Task details ::
In which lines of the data does the string "Diablo" appear? Copy every one.
::::::::::
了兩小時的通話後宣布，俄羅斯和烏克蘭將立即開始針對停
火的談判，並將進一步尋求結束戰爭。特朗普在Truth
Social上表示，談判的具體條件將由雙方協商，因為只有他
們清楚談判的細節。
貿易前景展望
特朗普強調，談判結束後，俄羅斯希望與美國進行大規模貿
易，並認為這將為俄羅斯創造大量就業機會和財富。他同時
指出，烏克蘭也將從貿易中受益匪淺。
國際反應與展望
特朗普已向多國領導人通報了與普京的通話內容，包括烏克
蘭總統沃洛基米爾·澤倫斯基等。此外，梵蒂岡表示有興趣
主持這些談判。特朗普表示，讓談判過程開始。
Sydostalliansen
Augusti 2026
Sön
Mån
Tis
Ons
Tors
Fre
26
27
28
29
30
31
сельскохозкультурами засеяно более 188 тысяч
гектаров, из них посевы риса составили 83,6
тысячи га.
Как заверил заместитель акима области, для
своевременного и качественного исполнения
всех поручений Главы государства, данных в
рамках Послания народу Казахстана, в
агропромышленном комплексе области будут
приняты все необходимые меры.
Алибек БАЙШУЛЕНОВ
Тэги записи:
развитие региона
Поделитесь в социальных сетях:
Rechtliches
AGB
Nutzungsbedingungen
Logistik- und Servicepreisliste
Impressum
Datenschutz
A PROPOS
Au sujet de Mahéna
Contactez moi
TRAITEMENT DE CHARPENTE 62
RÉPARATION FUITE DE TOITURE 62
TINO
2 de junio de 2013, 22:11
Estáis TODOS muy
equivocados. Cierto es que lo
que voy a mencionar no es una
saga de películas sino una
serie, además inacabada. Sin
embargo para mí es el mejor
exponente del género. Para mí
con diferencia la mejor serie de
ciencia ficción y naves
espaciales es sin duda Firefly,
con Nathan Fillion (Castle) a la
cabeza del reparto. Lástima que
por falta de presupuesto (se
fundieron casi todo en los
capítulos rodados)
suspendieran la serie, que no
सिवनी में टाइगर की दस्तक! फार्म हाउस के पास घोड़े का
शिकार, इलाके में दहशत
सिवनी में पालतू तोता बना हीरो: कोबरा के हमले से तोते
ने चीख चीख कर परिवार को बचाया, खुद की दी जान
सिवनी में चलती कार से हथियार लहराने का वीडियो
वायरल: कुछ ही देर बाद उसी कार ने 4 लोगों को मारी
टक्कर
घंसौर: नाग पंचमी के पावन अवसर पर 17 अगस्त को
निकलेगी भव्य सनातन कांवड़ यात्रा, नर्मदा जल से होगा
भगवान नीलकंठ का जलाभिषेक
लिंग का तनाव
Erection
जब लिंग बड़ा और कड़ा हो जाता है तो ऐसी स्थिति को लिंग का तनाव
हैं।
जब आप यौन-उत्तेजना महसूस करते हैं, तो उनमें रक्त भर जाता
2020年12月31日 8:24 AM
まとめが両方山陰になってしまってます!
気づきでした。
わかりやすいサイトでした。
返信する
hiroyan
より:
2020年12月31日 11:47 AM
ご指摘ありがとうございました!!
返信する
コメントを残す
::::::::::
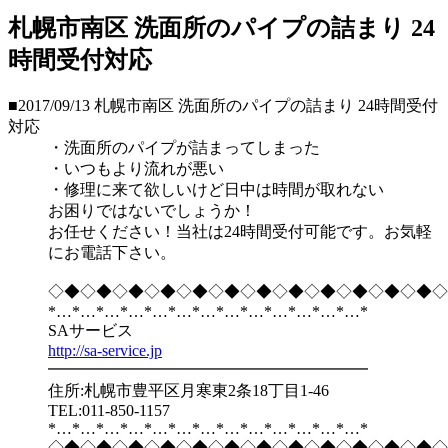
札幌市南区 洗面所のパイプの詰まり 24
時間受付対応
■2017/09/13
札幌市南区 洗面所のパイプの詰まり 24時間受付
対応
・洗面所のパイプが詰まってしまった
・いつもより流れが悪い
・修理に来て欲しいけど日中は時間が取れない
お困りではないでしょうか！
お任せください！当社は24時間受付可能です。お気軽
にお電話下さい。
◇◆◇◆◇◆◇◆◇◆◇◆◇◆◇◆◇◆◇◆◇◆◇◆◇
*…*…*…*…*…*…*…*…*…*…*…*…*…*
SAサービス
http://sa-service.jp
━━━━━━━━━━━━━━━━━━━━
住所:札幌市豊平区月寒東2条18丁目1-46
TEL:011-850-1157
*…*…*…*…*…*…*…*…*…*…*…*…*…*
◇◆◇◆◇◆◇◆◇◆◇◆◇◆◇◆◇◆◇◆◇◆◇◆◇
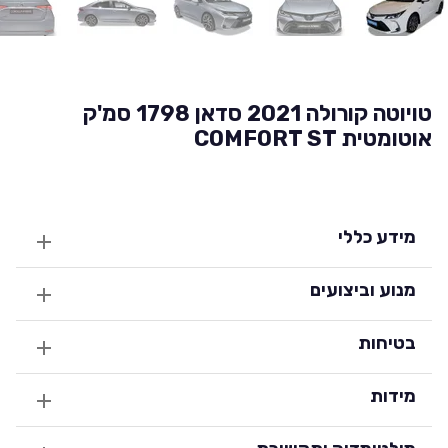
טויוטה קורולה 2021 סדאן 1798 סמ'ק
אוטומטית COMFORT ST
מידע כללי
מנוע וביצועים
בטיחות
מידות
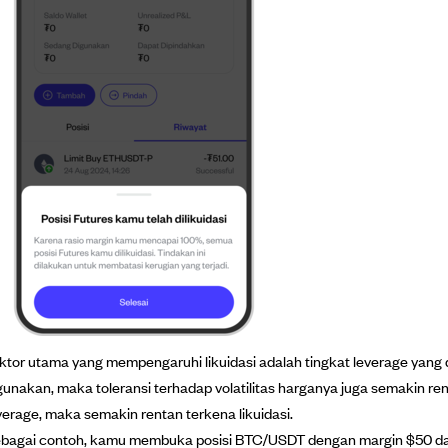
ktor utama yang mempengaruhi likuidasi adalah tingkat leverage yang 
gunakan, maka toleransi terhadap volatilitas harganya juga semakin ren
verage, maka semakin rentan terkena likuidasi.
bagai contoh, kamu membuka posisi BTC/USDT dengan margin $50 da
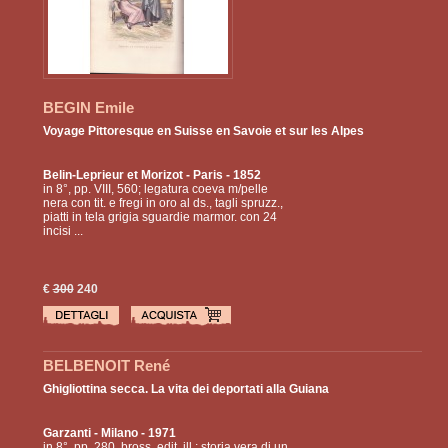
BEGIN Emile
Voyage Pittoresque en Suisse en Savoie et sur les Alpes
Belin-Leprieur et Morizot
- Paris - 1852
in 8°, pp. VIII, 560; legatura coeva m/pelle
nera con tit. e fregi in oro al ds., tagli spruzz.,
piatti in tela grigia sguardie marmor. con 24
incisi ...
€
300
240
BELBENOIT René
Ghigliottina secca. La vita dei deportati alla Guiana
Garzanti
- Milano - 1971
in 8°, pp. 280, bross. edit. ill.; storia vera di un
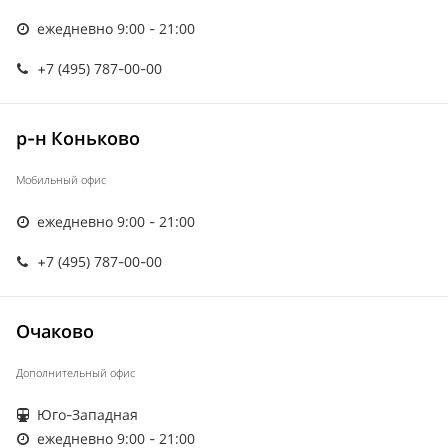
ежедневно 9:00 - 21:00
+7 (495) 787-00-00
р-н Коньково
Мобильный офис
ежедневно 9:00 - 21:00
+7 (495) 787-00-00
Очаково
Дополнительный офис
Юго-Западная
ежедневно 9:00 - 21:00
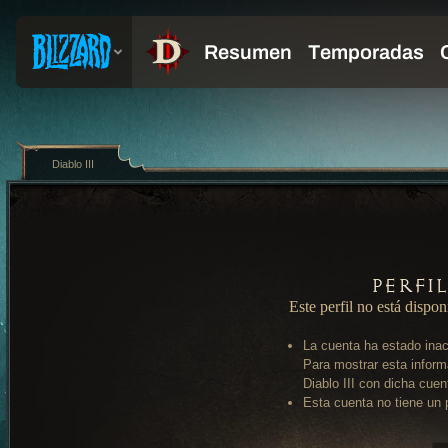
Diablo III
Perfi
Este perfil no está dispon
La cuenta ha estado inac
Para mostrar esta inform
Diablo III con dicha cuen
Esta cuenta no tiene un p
::::::::::
Task output ::
Diablo III
Diablo III con dicha cuen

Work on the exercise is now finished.